*** Opening EXCERPT TO READ ***
Structural interlock between ligand-binding site and stalk-like region of beta1 integrin revealed by a monoclonal antibody recognizing conformation-dependent epitope.

Integrin activation and sebsequent ligand binding to it are regulated by intracellular mechanisms called inside-out signaling, which are not fully understood and are accompanied by dynamic structural changes of the integrin molecule itself. A monoclonal antibody recognizing a conformation-dependent epitope on human beta1 integrin was produced and characterized in detail. This antibody, AG89, reacted with human integrin beta1 chain regardless of the alpha subunit. AG89 can recognize resting state beta1 integrin on the cells, but the reactivity is increased approximately 2-fold upon integrin activation by activating anti-beta1 antibodies and approximately 3-fold by Mn2+. Furthermore, occupation of the ligand-binding pocket by a soluble ligand (RGD peptide for alpha(v)beta1 and CS-1 peptide for alpha4beta1) resulted in maximum binding of AG89, indicating that the epitope for AG89 is exposed during the conformational changes of beta1 integrin upon activation/ligation. Epitope mapping by using interspecies chimeric beta1 revealed that the epitope for AG89 lies within residues 426-587, which corresponds to the cysteine-rich repeat structure located in the middle of the beta1 chain. The fact that binding of AG89 itself could activate the resting beta1 integrin indicates that exposure of the AG89 epitope in the membrane-proximal stalk-like domain and "opening" of the ligand-binding pocket at the outermost domain are physically linked. We propose that the integrin "signaling" is mediated by this direct physical transduction of conformational information along the integrin molecule.
*** Closing EXCERPT TO READ ***
### EXERCISE REQUIREMENTS
[a] According to the abstract, which residues of the beta1 chain contain the epitope for AG89?
[b] Rewrite the paragraph of the abstract beginning "Integrin activation and" as a short bulleted list that keeps its main facts.
[c] Repeat the part of the abstract that opens with the words containing "Structural interlock between" and closes with "recognizing conformation-dependent epitope.".
This listing comes from a different source than the abstract.
*** Opening RECORD SET ***
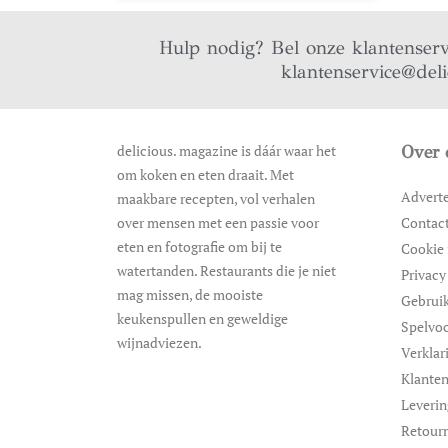
Hulp nodig? Bel onze klantenser
klantenservice@del
delicious. magazine is dáár waar het
Over 
om koken en eten draait. Met
Advert
maakbare recepten, vol verhalen
over mensen met een passie voor
Contac
eten en fotografie om bij te
Cookie 
watertanden. Restaurants die je niet
Privacy
mag missen, de mooiste
Gebrui
keukenspullen en geweldige
Spelvo
wijnadviezen.
Verklar
Klanten
Leveri
Retour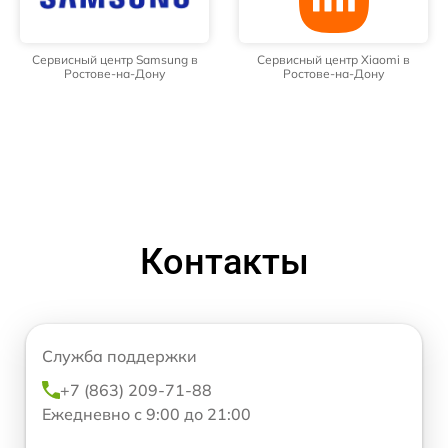
Сервисный центр Samsung в
Сервисный центр Xiaomi в
Ростове-на-Дону
Ростове-на-Дону
Контакты
Служба поддержки
+7 (863) 209-71-88
Ежедневно с 9:00 до 21:00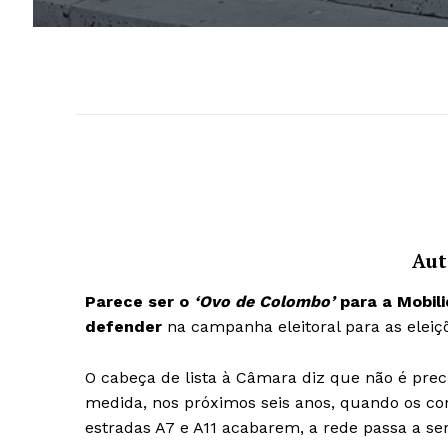
Aut
Parece ser o
‘Ovo de Colombo’
para a Mobil
defender
na campanha eleitoral para as eleiçõ
O cabeça de lista à Câmara diz que não é prec
medida, nos próximos seis anos, quando os con
estradas A7 e A11 acabarem, a rede passa a se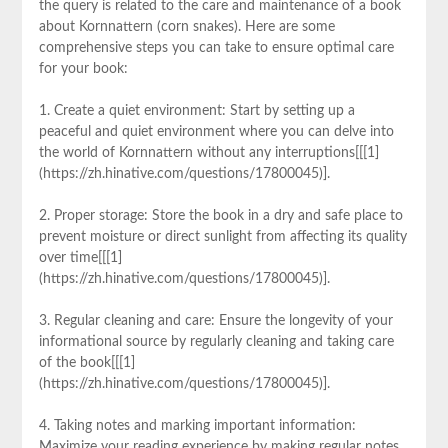
the query is related to the care and maintenance of a book
about Kornnattern (corn snakes). Here are some
comprehensive steps you can take to ensure optimal care
for your book:
1. Create a quiet environment: Start by setting up a
peaceful and quiet environment where you can delve into
the world of Kornnattern without any interruptions[[[1]
(https://zh.hinative.com/questions/17800045)].
2. Proper storage: Store the book in a dry and safe place to
prevent moisture or direct sunlight from affecting its quality
over time[[[1]
(https://zh.hinative.com/questions/17800045)].
3. Regular cleaning and care: Ensure the longevity of your
informational source by regularly cleaning and taking care
of the book[[[1]
(https://zh.hinative.com/questions/17800045)].
4. Taking notes and marking important information:
Maximize your reading experience by making regular notes,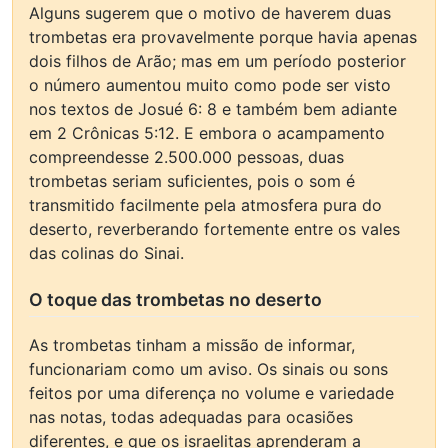
Alguns sugerem que o motivo de haverem duas
trombetas era provavelmente porque havia apenas
dois filhos de Arão; mas em um período posterior
o número aumentou muito como pode ser visto
nos textos de Josué 6: 8 e também bem adiante
em 2 Crônicas 5:12. E embora o acampamento
compreendesse 2.500.000 pessoas, duas
trombetas seriam suficientes, pois o som é
transmitido facilmente pela atmosfera pura do
deserto, reverberando fortemente entre os vales
das colinas do Sinai.
O toque das trombetas no deserto
As trombetas tinham a missão de informar,
funcionariam como um aviso. Os sinais ou sons
feitos por uma diferença no volume e variedade
nas notas, todas adequadas para ocasiões
diferentes, e que os israelitas aprenderam a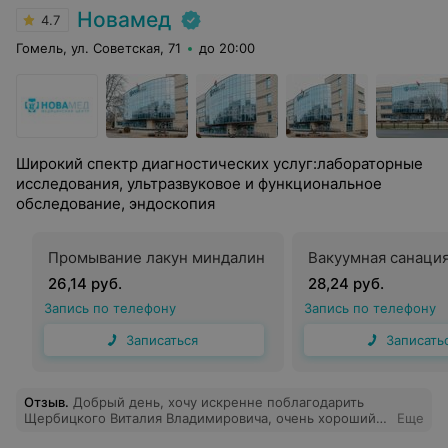
Новамед
4.7
Гомель, ул. Советская, 71
до 20:00
Широкий спектр диагностических услуг:лабораторные
исследования, ультразвуковое и функциональное
обследование, эндоскопия
Промывание лакун миндалин
Вакуумная санаци
26,14 руб.
28,24 руб.
Запись по телефону
Запись по телефону
Записаться
Записать
Отзыв
.
Добрый день, хочу искренне поблагодарить
Щербицкого Виталия Владимировича, очень хороший
Еще
специалист в своей области, вежливый, всегда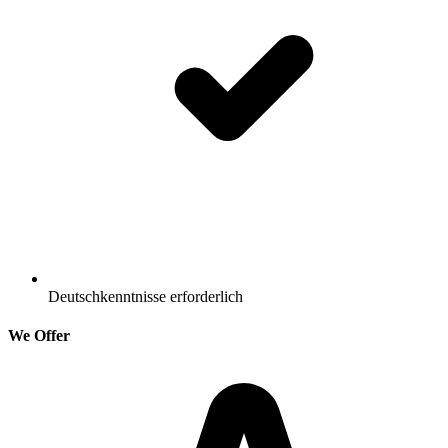
Deutschkenntnisse erforderlich
We Offer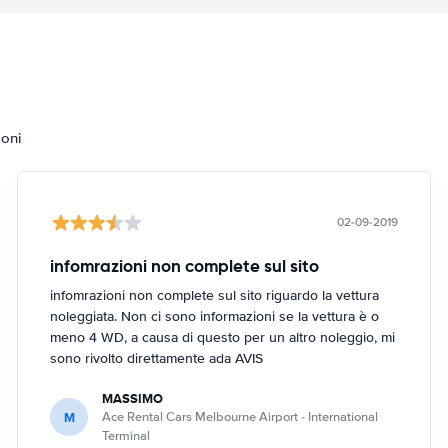
ioni
02-09-2019
infomrazioni non complete sul sito
infomrazioni non complete sul sito riguardo la vettura
noleggiata. Non ci sono informazioni se la vettura è o
meno 4 WD, a causa di questo per un altro noleggio, mi
sono rivolto direttamente ada AVIS
MASSIMO
M
Ace Rental Cars Melbourne Airport - International
Terminal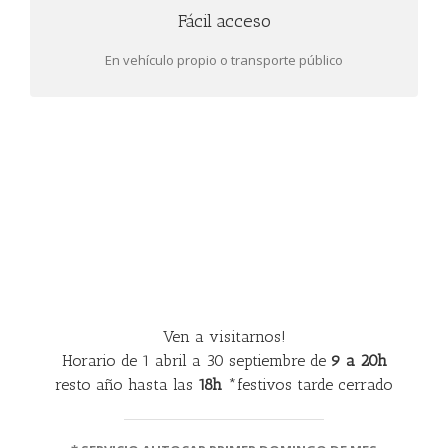
Fácil acceso
FÁCIL ACCESO
Servicio de autocar el primer domingo de mes. Salida de
En vehículo propio o transporte público
zona universitaria Diagonal (10.00h)
Ven a visitarnos!
Horario de 1 abril a 30 septiembre de
9 a 20h
resto año hasta las
18h
*festivos tarde cerrado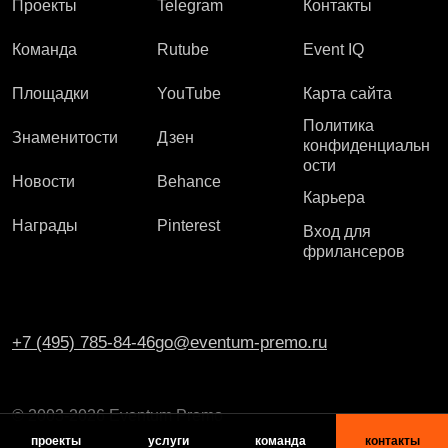
Проекты
Telegram
Контакты
Команда
Rutube
Event IQ
Площадки
YouTube
Карта сайта
Политика
Знаменитости
Дзен
конфиденциальн
ости
Новости
Behance
Карьера
Награды
Pinterest
Вход для
фрилансеров
+7 (495) 785-84-46
go@eventum-premo.ru
© 2003-2026 Eventum Premo
проекты
услуги
команда
контакты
*** Closing RECORD SET ***
### SOLVED PROBLEMS
[a] Residues 426-587, the cysteine-rich repeat structure in the middle of the beta1 chain.

[b]
- Integrin activation and ligand binding are controlled by inside-out signaling, which is not fully understood and involves dynamic structural changes in the integrin molecule.
- AG89 is a monoclonal antibody against a conformation-dependent epitope on human beta1 integrin. It reacts with the beta1 chain whatever the alpha subunit.
- AG89 binds resting beta1 integrin on cells. Its reactivity rises about 2-fold with activating anti-beta1 antibodies and about 3-fold with Mn2+.
- AG89 binding is highest when a soluble ligand fills the ligand-binding pocket (RGD peptide for alpha(v)beta1, CS-1 peptide for alpha4beta1). This shows that the epitope is exposed during the conformational changes that come with activation or ligation.
- Mapping with interspecies chimeric beta1 placed the epitope in residues 426-587, the cysteine-rich repeat structure in the middle of the chain.
- AG89 binding alone can activate resting beta1 integrin. So exposure of the epitope in the membrane-proximal stalk-like domain is physically linked to "opening" of the ligand-binding pocket in the outermost domain.
- The authors propose that integrin "signaling" works through this direct physical transmission of conformational information along the molecule.

[c]
Structural interlock between ligand-binding site and stalk-like region of beta1 integrin revealed by a monoclonal antibody recognizing conformation-dependent epitope.